TASK DETAILS: Please list all lines of the material below in which the string "nous" occurs.
######
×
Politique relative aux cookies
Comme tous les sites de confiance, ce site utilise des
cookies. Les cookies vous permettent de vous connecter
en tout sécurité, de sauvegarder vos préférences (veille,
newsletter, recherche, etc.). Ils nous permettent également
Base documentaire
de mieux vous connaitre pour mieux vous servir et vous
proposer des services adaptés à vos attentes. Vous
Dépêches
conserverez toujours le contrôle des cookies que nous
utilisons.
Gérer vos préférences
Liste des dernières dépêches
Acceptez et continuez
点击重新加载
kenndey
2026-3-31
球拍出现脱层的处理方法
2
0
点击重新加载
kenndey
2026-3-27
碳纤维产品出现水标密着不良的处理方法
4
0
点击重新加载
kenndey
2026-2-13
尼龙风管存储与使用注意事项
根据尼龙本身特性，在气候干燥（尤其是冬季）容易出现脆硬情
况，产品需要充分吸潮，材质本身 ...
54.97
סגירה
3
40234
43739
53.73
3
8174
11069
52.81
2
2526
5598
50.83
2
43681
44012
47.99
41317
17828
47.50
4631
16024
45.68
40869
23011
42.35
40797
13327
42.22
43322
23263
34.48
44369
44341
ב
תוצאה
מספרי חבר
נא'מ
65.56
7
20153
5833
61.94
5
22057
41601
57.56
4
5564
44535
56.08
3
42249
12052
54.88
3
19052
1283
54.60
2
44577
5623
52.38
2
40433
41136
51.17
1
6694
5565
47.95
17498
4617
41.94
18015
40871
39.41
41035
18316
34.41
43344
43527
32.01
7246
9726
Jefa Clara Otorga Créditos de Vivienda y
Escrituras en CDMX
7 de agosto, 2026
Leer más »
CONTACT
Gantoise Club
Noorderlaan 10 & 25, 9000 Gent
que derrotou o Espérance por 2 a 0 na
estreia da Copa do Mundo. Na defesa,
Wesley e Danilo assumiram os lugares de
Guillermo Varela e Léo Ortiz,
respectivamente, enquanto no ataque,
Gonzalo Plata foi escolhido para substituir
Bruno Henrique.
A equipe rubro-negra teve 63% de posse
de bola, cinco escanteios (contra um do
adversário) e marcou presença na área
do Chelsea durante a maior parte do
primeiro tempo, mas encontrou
######
RESULT FOR THIS TASK:
newsletter, recherche, etc.). Ils nous permettent également
conserverez toujours le contrôle des cookies que nous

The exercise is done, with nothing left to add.